··· TRECHO SELECIONADO
Na primeira hipótese, o prestador de serviços remarcará os eventos que foram cancelados. Esta é a melhor hipótese para a maioria dos casos. Na escolha desta opção, o fornecedor deve se comprometer a prestar os serviços à maneira que foram estabelecidos em contrato. Isto significa que, no caso mencionado anteriormente do serviço de buffet, a empresa fornecerá o cardápio pré-escolhido, respeitando a sazonalidade dos produtos, sem qualquer alteração de preço.
Na segunda hipótese, o fornecedor pode dispor de uma carta de crédito para uso futuro, no prazo de doze meses contado da data do encerramento do estado de calamidade pública, quando não for possível o cumprimento do serviço da forma estabelecida em contrato. Neste caso, em sequência ao exemplo supramencionado, o serviço de buffet deixaria de prestar o seu serviço em um casamento para prestar o serviço em outro evento de interesse dos contratantes.
A terceira hipótese é um trunfo na mão do fornecedor que a bem utilizar. A Medida Provisória permite que as partes determinem os ajustes contratuais de acordo com suas necessidades. Na aplicação do caso concreto, o serviço de buffet poderia oferecer outra forma de cumprir com suas obrigações contratuais sem que isso acarrete ônus para nenhuma das partes.
Tais hipóteses, como já mencionado, buscam evitar o reembolso do valor pago. Todavia, pode acontecer de nenhuma hipótese ser possível para ambas as partes. Neste caso, é importante relembrarmos dos princípios norteadores dos contratos de consumo. O enriquecimento ilícito pelo fornecedor do serviço pode ocorrer quando ele se recusa a devolver os valores pagos. Por outro lado, o mesmo pode acontecer se o contratante exigir a devolução integral dos valores.
······
··· DADOS DO EXERCÍCIO
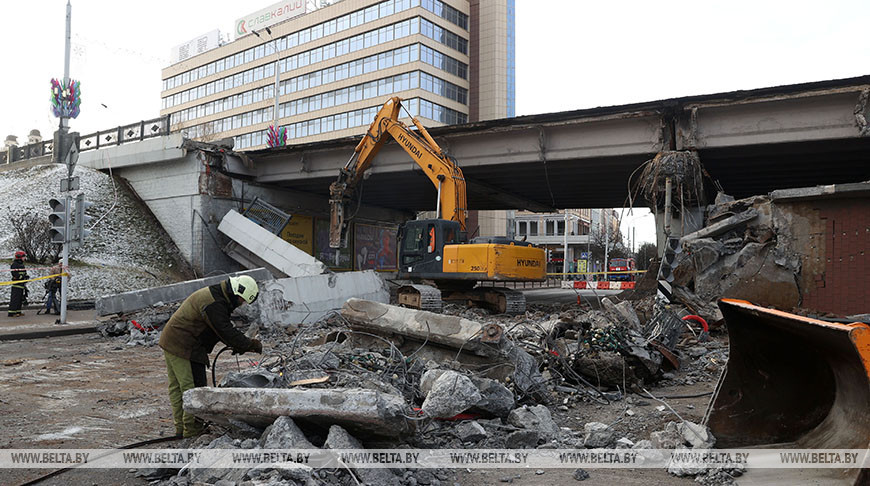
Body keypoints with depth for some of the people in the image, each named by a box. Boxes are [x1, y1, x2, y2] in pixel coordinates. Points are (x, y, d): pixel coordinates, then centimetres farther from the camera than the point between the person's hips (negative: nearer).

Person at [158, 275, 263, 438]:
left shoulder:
······
LISTA DE TAREFAS:
• a. De acordo com o texto sobre eventos cancelados, em que prazo pode ser usada a carta de crédito oferecida pelo fornecedor?
• b. Transcreva do texto sobre eventos cancelados o trecho que vai de "Na primeira hipótese, o" até "alteração de preço.", incluindo ambos.
• c. Dê continuidade ao texto sobre eventos cancelados a partir do ponto em que ele termina.

RESPOSTAS POR TAREFA:
• a. No prazo de doze meses contado da data do encerramento do estado de calamidade pública.

• b.
Na primeira hipótese, o prestador de serviços remarcará os eventos que foram cancelados. Esta é a melhor hipótese para a maioria dos casos. Na escolha desta opção, o fornecedor deve se comprometer a prestar os serviços à maneira que foram estabelecidos em contrato. Isto significa que, no caso mencionado anteriormente do serviço de buffet, a empresa fornecerá o cardápio pré-escolhido, respeitando a sazonalidade dos produtos, sem qualquer alteração de preço.

• c.
Ora, a maioria dos contratos, ainda que tenham como objeto de contrato o fornecimento de determinado serviço apenas em um dia específico, todo um aparato é movimentado para que o evento ocorra. Novamente, a título de exemplo, uma assessora de casamentos pode trabalhar meses a fio antes da data do casamento em si, ajudando os noivos na escolha de outros fornecedores, escolha de local, buffet, etc. Seria injusto que, neste caso, a assessora fosse obrigada a devolver integralmente os valores pagos haja vista que a mesma já realizou, ainda que em parte, algum serviço.
Ou ainda no caso do já mencionado buffet, que realizou a compra de toda a alimentação necessária para o evento, mas por conta da pandemia o mesmo não foi realizado. Embora o objeto principal do contrato não tenha se cumprido, é direito do fornecedor, ao menos cobrir as despesas já realizadas para que fosse possível a realização do evento, caso não tivesse ocorrido o impedimento.
Ainda que a medida provisória estabeleça que diante dos fatos fortuitos ou de força maior, no momento, não ensejam danos morais, aplicação de multas e outras penalidades, sem a ajuda de um profissional habilitado para orientar os prestadores de serviços neste momento tão delicado, experimentar consequências graves. Desde longos processos dispendiosos no âmbito judicial, assim como o rebaixamento da reputação da empresa e até a sua decretação de falência.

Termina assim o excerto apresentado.